By verifying protein-protein interactions and associated molecular functions, the researchers found that Fet3p, produced at different temperatures, has distinct functions in different cell compartments. Zhou says thermal acclimatization altered protein folding and function, allowing a polypeptide to take on multiple structures and functions in moonlight depending on the growing environment. “These results together show the plasticity of the proteome and reveal prior unknown strategies available to organisms facing long-term temperature challenges. For a simple organism like yeast, which has very limited alternative splicing, such plasticity of the proteome or alternative protein folding induced by the environment conditions, allows this organism to survive a surprisingly wide range of difficult habitats. “
While excited about the discovery of an evolutionary coded strategy that allows yeast to adapt to different temperatures, Zhou points out that resilience cannot be assumed. “We know there is a limit to plasticity – above a certain temperature the yeast will die.

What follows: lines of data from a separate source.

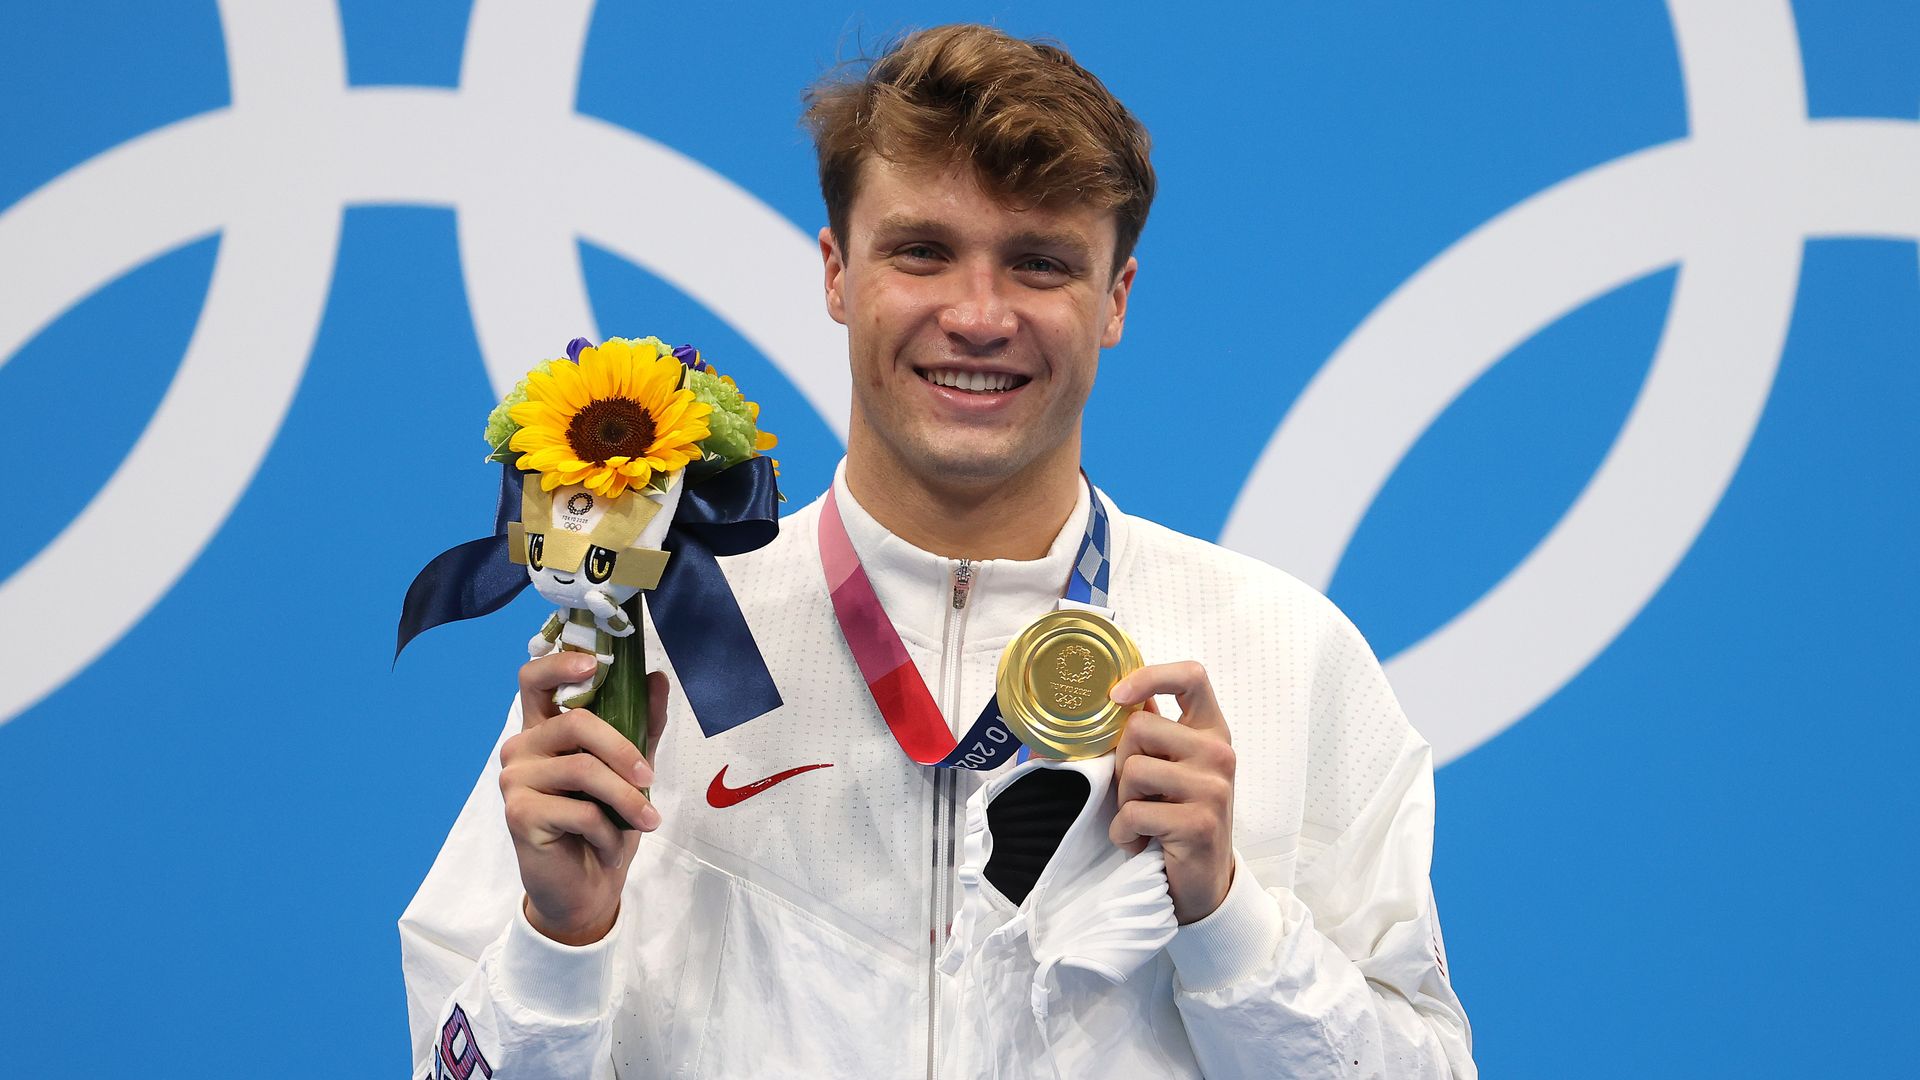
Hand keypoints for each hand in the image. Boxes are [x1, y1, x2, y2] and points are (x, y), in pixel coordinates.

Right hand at [499, 651, 668, 945]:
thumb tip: (657, 678)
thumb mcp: (631, 772)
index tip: (596, 664)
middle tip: (652, 779)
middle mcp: (521, 748)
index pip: (534, 678)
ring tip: (648, 820)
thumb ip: (641, 725)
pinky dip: (607, 830)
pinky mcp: (518, 814)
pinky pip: (578, 810)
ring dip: (626, 799)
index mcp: (544, 730)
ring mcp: (515, 780)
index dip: (561, 663)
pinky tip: (610, 845)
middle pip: (576, 722)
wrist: (587, 888)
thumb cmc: (604, 825)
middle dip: (624, 750)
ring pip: (583, 769)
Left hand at [1107, 661, 1236, 923]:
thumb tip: (1115, 697)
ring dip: (1124, 801)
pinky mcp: (1199, 823)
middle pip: (1140, 727)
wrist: (1204, 882)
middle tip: (1137, 793)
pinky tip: (1140, 842)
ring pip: (1133, 770)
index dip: (1150, 676)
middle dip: (1122, 762)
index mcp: (1212, 730)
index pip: (1192, 677)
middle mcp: (1219, 752)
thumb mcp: (1173, 768)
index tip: (1118, 696)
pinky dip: (1124, 832)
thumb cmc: (1179, 817)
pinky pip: (1134, 813)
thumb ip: (1154, 733)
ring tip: (1142, 819)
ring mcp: (1213, 788)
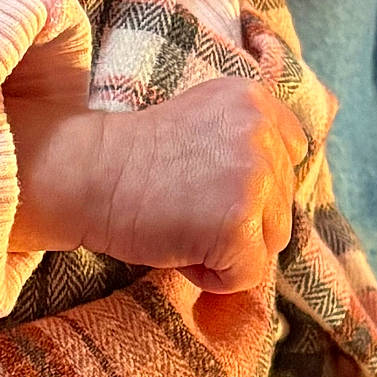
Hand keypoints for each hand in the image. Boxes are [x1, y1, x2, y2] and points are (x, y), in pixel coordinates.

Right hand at [7, 77, 308, 293]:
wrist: (86, 173)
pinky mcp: (238, 223)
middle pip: (282, 205)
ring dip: (228, 248)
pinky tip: (177, 245)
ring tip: (181, 223)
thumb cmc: (134, 159)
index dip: (252, 183)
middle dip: (237, 219)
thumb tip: (279, 196)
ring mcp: (254, 177)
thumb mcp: (205, 121)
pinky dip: (212, 276)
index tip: (205, 181)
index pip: (290, 157)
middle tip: (182, 203)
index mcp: (256, 100)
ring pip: (271, 241)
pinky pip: (247, 274)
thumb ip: (248, 141)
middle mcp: (262, 132)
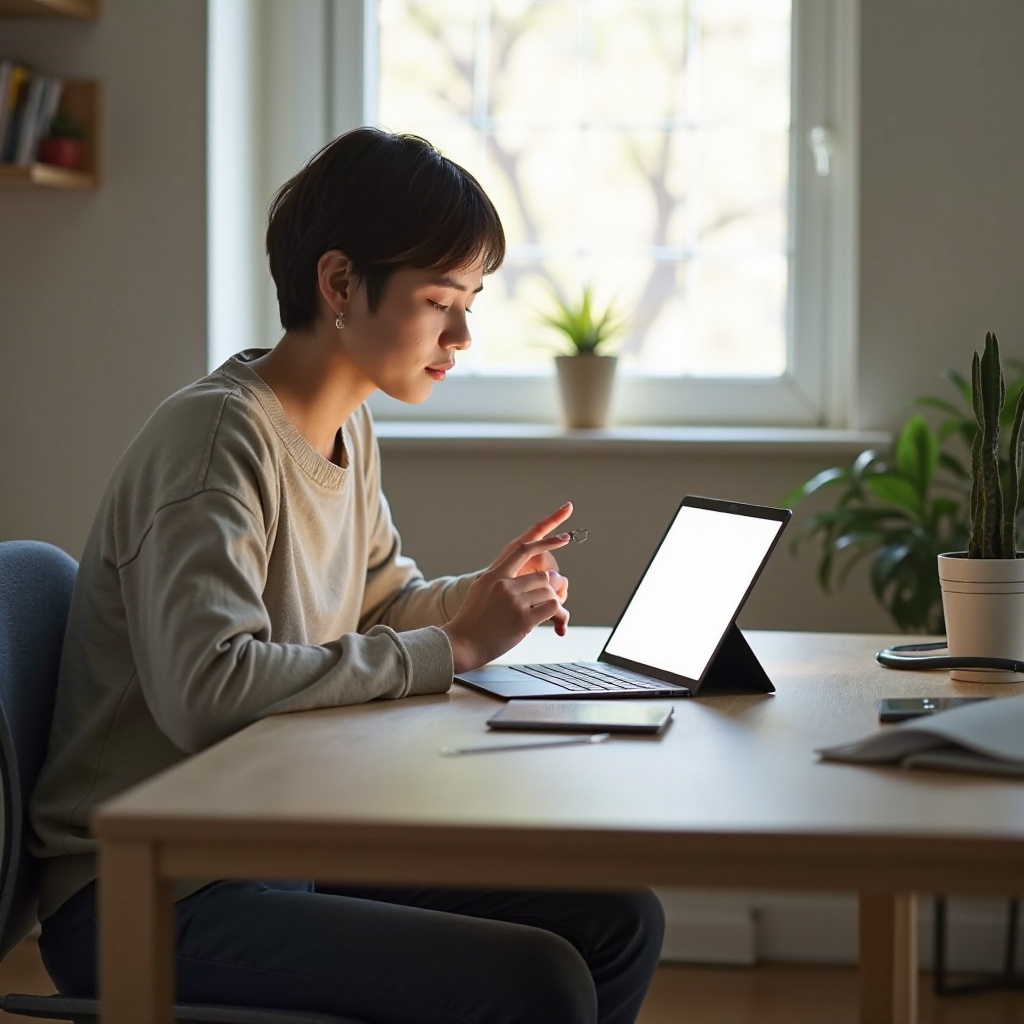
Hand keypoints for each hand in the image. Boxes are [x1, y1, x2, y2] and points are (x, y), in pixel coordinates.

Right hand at [442, 504, 574, 672]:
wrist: (462, 645)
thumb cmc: (471, 621)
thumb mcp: (480, 591)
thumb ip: (498, 580)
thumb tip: (518, 575)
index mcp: (494, 575)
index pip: (523, 550)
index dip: (547, 542)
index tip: (564, 537)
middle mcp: (505, 585)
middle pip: (543, 578)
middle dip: (548, 590)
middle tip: (546, 604)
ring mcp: (514, 601)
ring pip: (549, 593)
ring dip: (551, 604)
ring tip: (542, 616)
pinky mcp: (524, 619)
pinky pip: (552, 608)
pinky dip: (555, 615)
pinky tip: (547, 622)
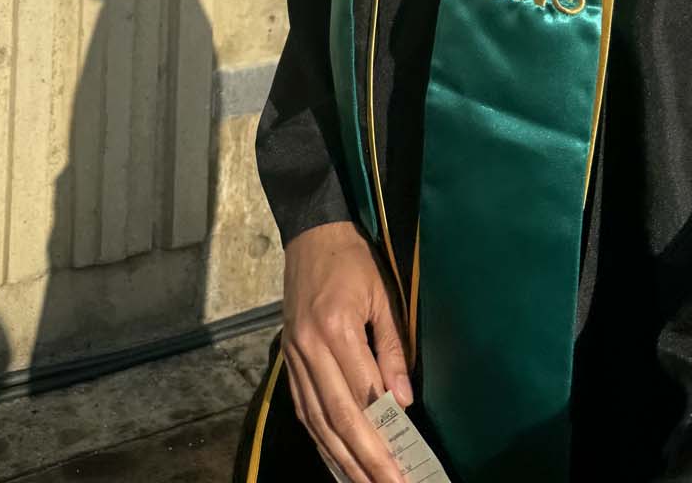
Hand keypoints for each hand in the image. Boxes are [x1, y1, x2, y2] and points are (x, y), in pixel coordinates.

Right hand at [282, 220, 412, 482]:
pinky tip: (336, 460)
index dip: (383, 434)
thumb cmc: (354, 260)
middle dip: (365, 460)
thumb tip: (403, 401)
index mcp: (336, 327)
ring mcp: (294, 356)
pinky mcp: (288, 359)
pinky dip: (320, 440)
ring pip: (317, 420)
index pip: (363, 394)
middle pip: (338, 417)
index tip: (403, 464)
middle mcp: (310, 348)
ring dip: (342, 459)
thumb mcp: (383, 294)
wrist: (311, 233)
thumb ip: (392, 348)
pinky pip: (303, 409)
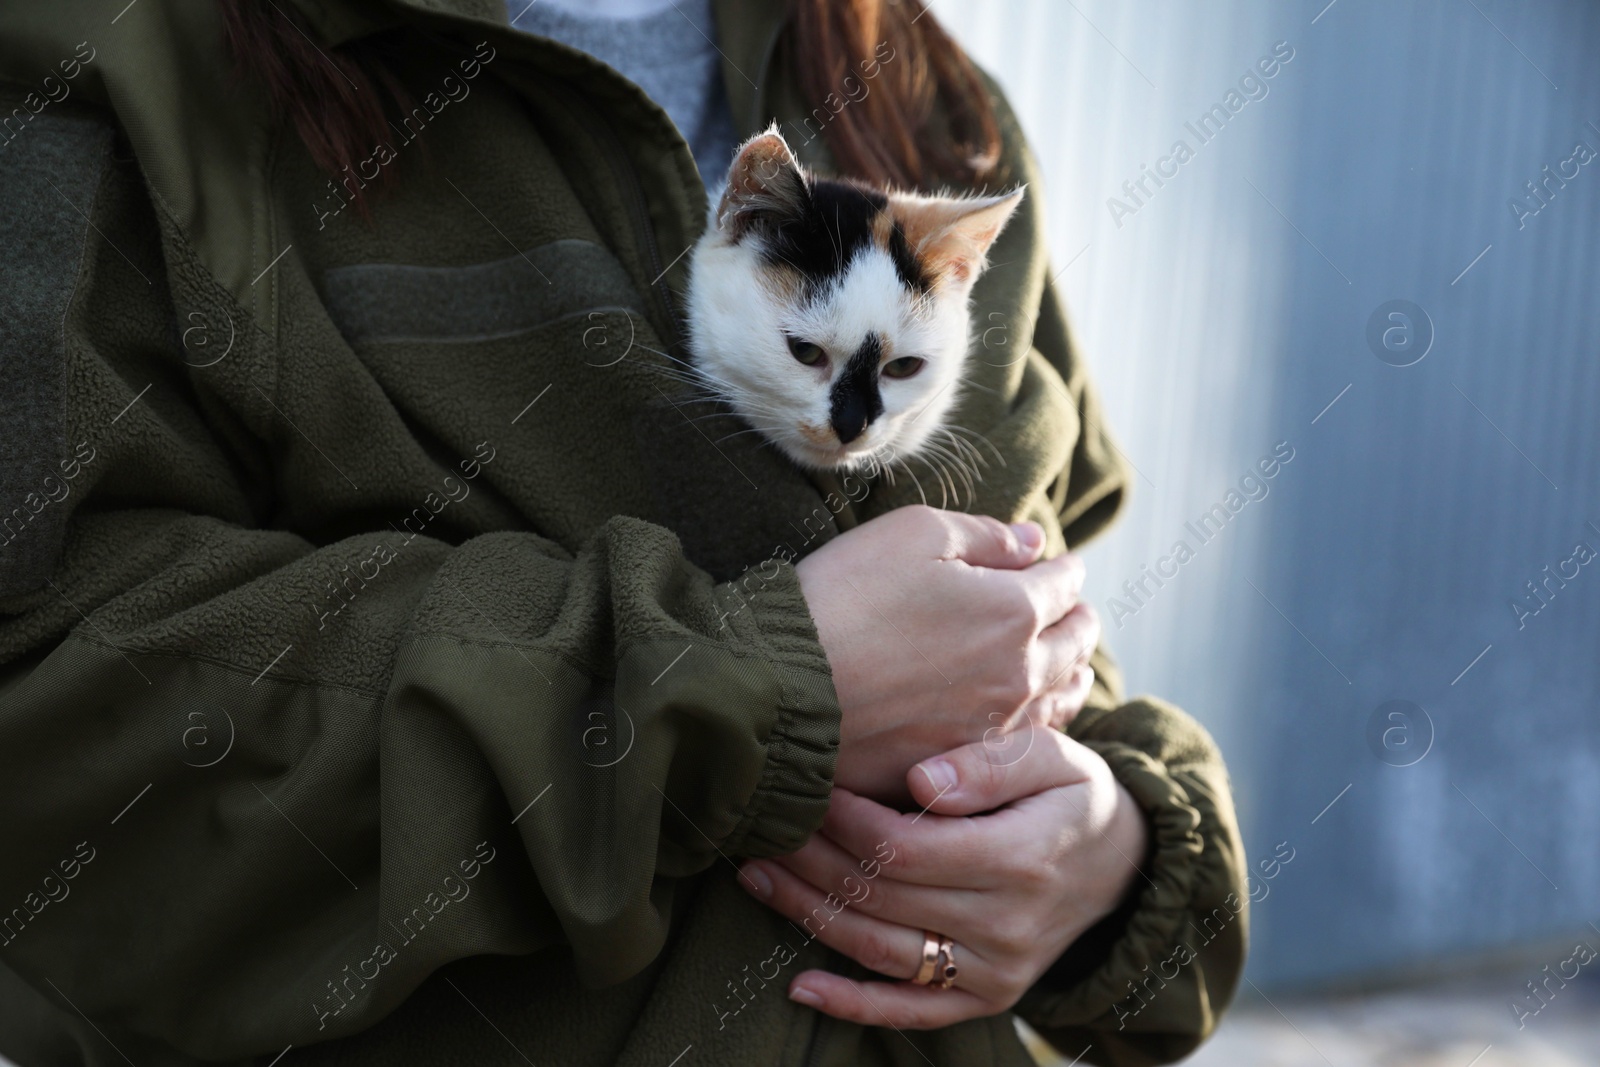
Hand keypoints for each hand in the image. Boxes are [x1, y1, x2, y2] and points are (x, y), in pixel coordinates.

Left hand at [738, 728, 1147, 1027]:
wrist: (1123, 865)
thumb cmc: (1072, 795)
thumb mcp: (1052, 757)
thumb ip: (990, 763)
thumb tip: (921, 780)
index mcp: (1021, 858)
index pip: (904, 848)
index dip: (845, 820)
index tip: (810, 786)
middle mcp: (1006, 925)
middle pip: (881, 896)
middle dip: (811, 858)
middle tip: (763, 822)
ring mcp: (995, 971)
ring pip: (881, 950)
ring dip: (808, 915)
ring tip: (755, 876)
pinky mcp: (986, 998)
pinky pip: (912, 1011)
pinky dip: (853, 1005)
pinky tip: (800, 987)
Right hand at [796, 505, 1099, 800]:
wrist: (784, 687)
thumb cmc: (843, 597)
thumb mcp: (912, 534)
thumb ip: (984, 536)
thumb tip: (1033, 542)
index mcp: (1014, 611)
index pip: (1062, 582)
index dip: (1062, 567)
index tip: (1059, 562)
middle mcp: (1017, 674)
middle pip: (1074, 643)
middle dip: (1079, 618)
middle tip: (1079, 610)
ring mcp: (989, 727)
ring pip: (1058, 699)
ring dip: (1072, 673)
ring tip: (1075, 663)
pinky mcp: (956, 763)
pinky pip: (1020, 742)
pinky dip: (1038, 720)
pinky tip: (1032, 714)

Our hope is that this work will enable efforts to learn from Mother Nature about how organisms grow. adapt to climate change by implementing the encoded plasticity of their proteins.Some species have undergone several rounds of climate change over the course of Earth’s history and their genomes / proteomes may have learned to cope with such changes. at the same time, many species are new to climate change and are most likely threatened with extinction due to current global warming. We are happy to contribute to pressing issues at the molecular level and welcome collaborations. “
Zhou will continue to dig into the molecular details of what changes inside cells during long-term temperature changes and plans to include single animals in his exploration of protein plasticity. He will also study the impact of temperature change on aging.